İzmir’de polis tarafından gözaltına alındıktan sonra kendisinden 2 gün haber alınamayan YDK üyesi Ceren Ağaç için Ankara’da basın toplantısı yapıldı.
Yeni Demokrat Kadın (YDK), İzmir’de 8 Mart çalışması yürütürken, 21 Şubat’ta polisler tarafından gözaltına alınan ardından ise kendisinden yaklaşık 2 gün boyunca haber alınamayan, bulunmasının ardından şiddete maruz kaldığı öğrenilen YDK üyesi Ceren Ağaç için basın açıklaması gerçekleştirdi. İnsan Hakları Derneği (İHD) Ankara Şubesi’nde yapılan açıklamaya İHD yöneticileri ile kadın örgütlerinden temsilciler katıldı. Açıklama metnini YDK üyesi Yelda Öztürk okudu.
Kadına yönelik şiddetin yaşandığı, ekonomik krizin en katmerli halini ise kadınların ve LGBTİ+’ların yaşadığı bir süreçten geçerken, buna karşı mücadele edildiğini dile getiren Öztürk, bu kapsamda İzmir’de kadınları 8 Mart’ta alanlara çağıran arkadaşlarının polisler tarafından darp edilerek gözaltına alındığını kaydetti. Gözaltı sürecinde kadınlara psikolojik ve fiziksel şiddet uygulandığının altını çizen Öztürk, muayene sırasında ise darp raporu verilmediğini belirtti.
Gözaltında psikolojik ve fiziksel şiddet
Öztürk, gözaltında yaşananlara dair şunları aktardı:
“Gözaltı süreci içerisinde psikolojik şiddet ve fiziksel işkenceye uğramışlardır. Hastanede muayene sonrası darp raporu almak istediklerinde rapor verilmemiştir. Herhangi bir yasal izin söz konusu olmadan telefonları incelenmiş, dışarı ile haberleşmeleri engellenmiştir. Uzun bir süre kendileri ile iletişim kurulamamıştır. İki kadın arkadaşımız karakoldaki işlemlerden sonra serbest bırakılırken, 17 yaşındaki arkadaşımız Ceren Ağaç çocuk şubeye götürülmüştür. 18 yaşından küçük olması nedeniyle ailesi geldiğinde serbest bırakılacağı söylenmiş fakat aile ve polis işbirliğiyle avukatlara ve bizlere arkadaşımızın durumu hakkında bilgi verilmemiştir. Tüm çabalarımıza rağmen arkadaşımızın durumu hakkında bilgi edinmemiz engellenmiştir. Sürekli ve bilinçli olarak yaratılan bilgi kirliliği yüzünden aktivistimiz Ceren Ağaç'ın akıbeti belirsiz kalmıştır!”

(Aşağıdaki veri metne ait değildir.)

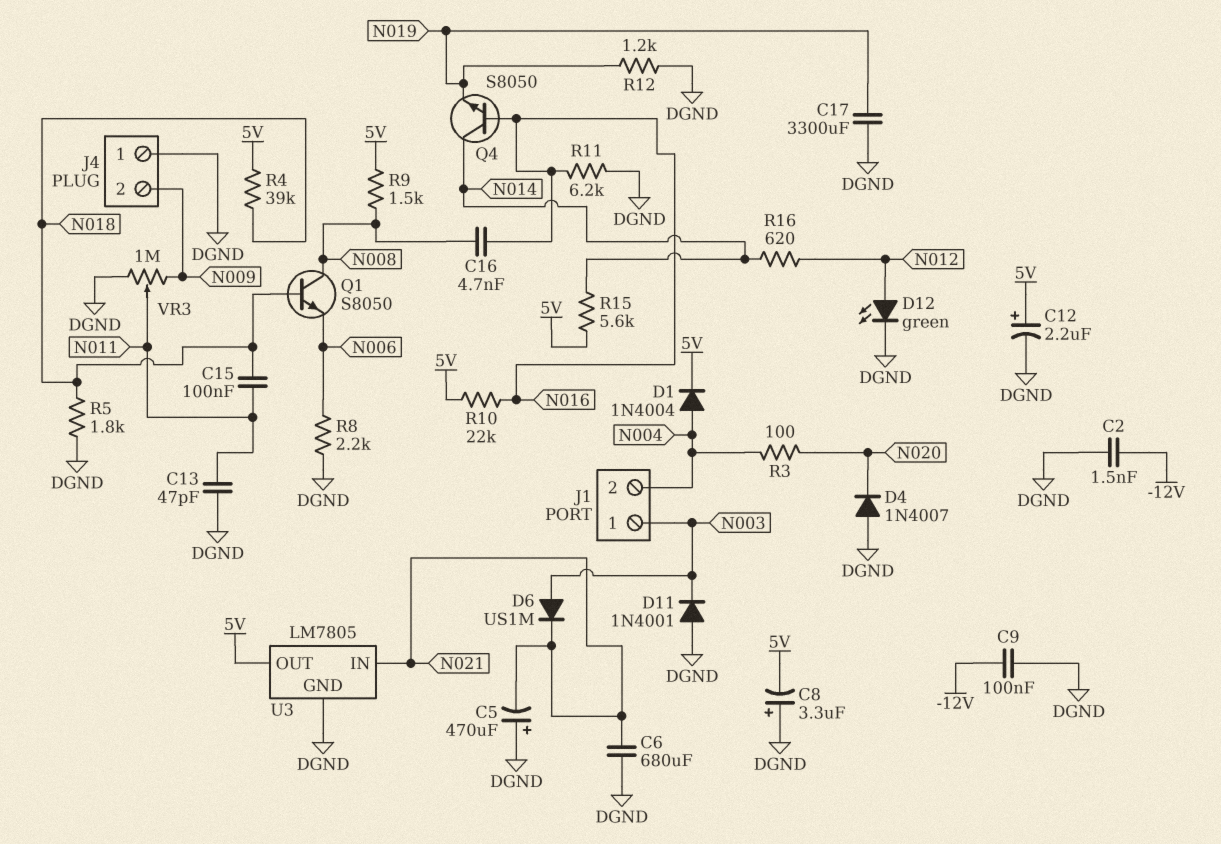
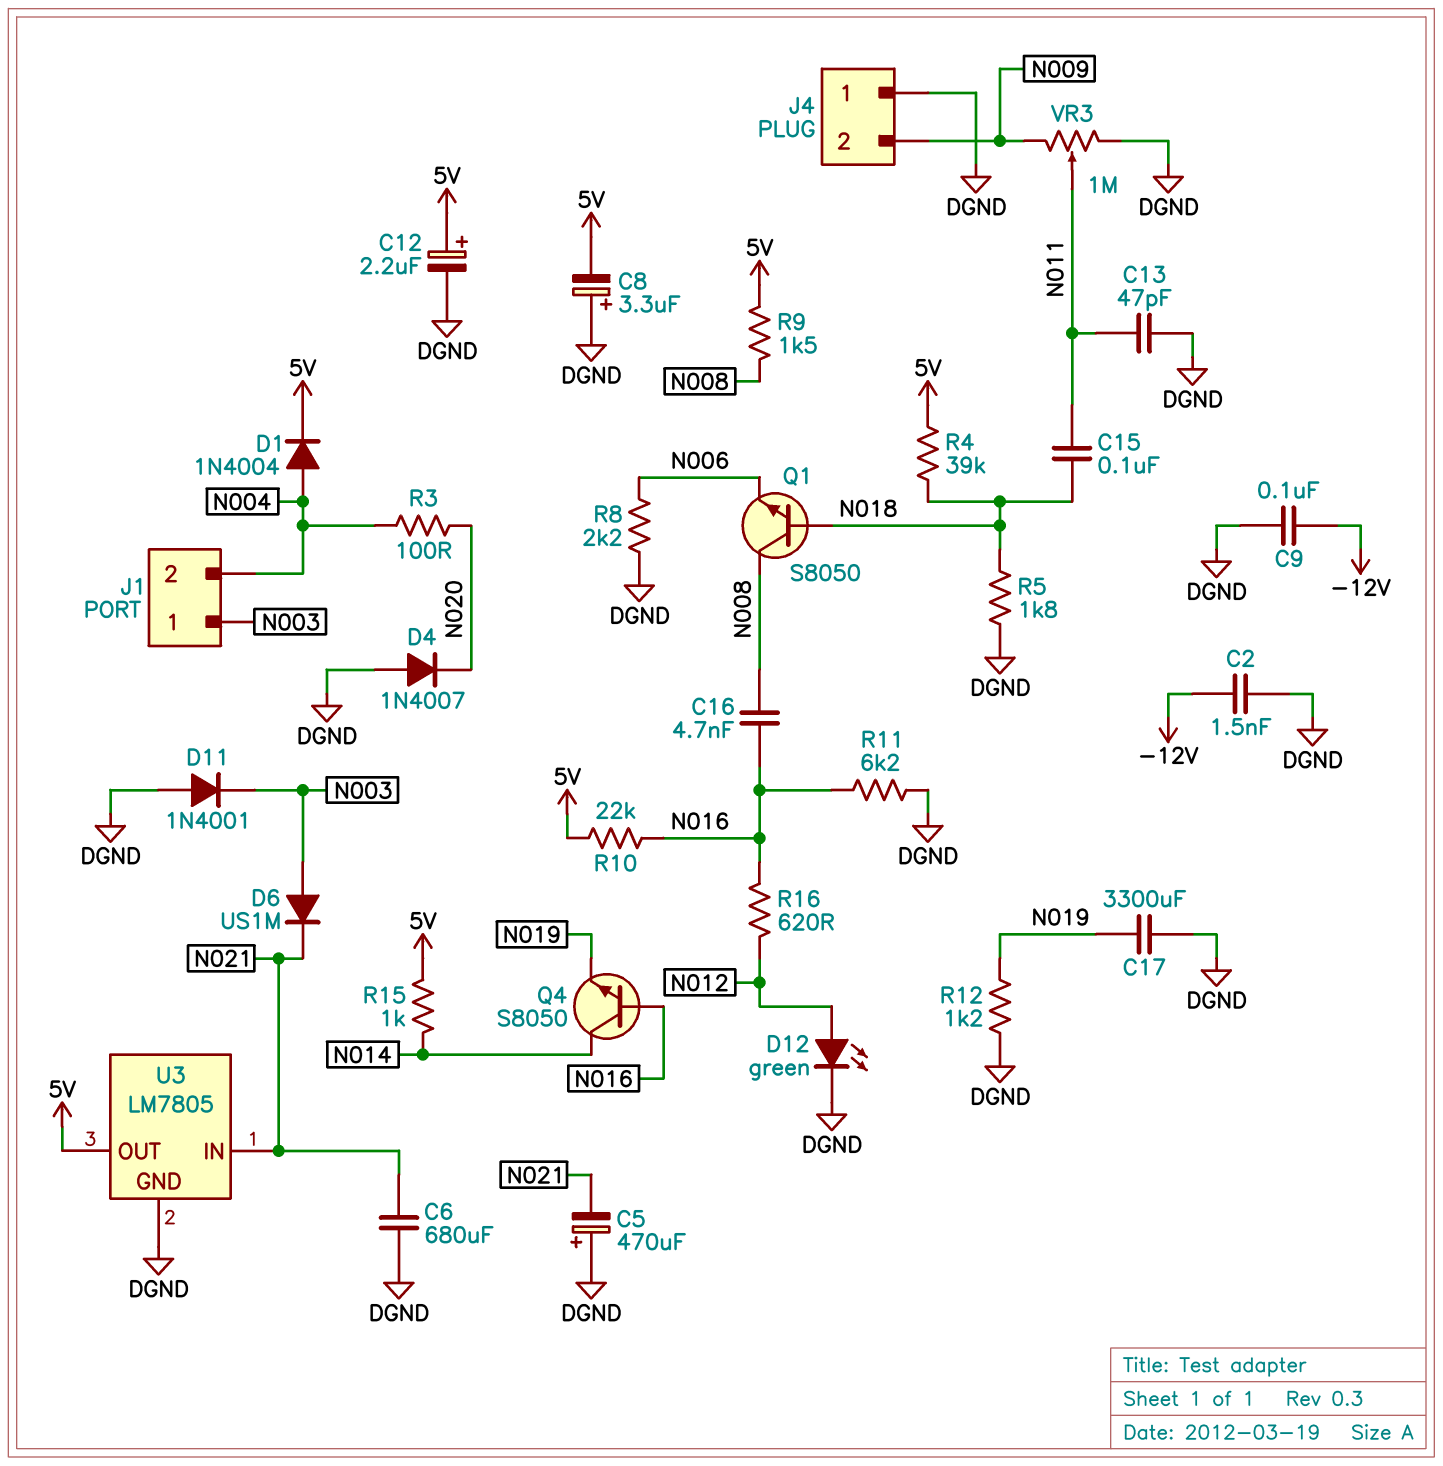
R15: 5.6k (5V, N014) -> 1k (5V, N014)
R16: 620 (N012, N014) -> 620 (N012, N016)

“Ceren’e çıplak arama işkencesi yapıldı”
Baskı ve bilgi kirliliği karşısında kadın dayanışması sonucunda Ceren'e ulaştıklarını kaydeden Öztürk şunları ifade etti:
“Ulaştığımızda ailenin yönlendirmesiyle arkadaşımızın esirgeme yurduna yerleştirildiğini, burada Ceren'e çıplak arama işkencesi ve zorla banyo yaptırmak gibi insanlık onuruna aykırı suçlar işlendiğini, aile ve polis işbirliği ile aktivistimize 3 gün boyunca fiziki ve psikolojik çok boyutlu şiddet uygulandığını öğrendik! Arkadaşımıza uygulanan bu şiddet ataerkil sistemin tüm kadınlara uyguladığı baskının bir parçasıdır. Yaşamak isteyen kadınların, LGBTİ+'ların mücadelesini engelleme çabalarının en somut örneğidir! Fakat bizler kadın ve LGBTİ+ mücadelesiyle tüm bu baskı ve yıldırma politikalarının karşısında ‘Yaşasın kadın mücadelemiz! Yaşasın örgütlü mücadelemiz’ demeye ve sokakları meydanları öfkemizle doldurmaya devam ediyoruz! Tüm baskı ve engelleme çabalarına karşı kadın mücadelesini yükselterek arkadaşımız Ceren'i bulduğumuz gibi kaybettikleri, katlettikleri tüm kadın ve LGBTİ+’ların hesabını sormaya devam edeceğiz.”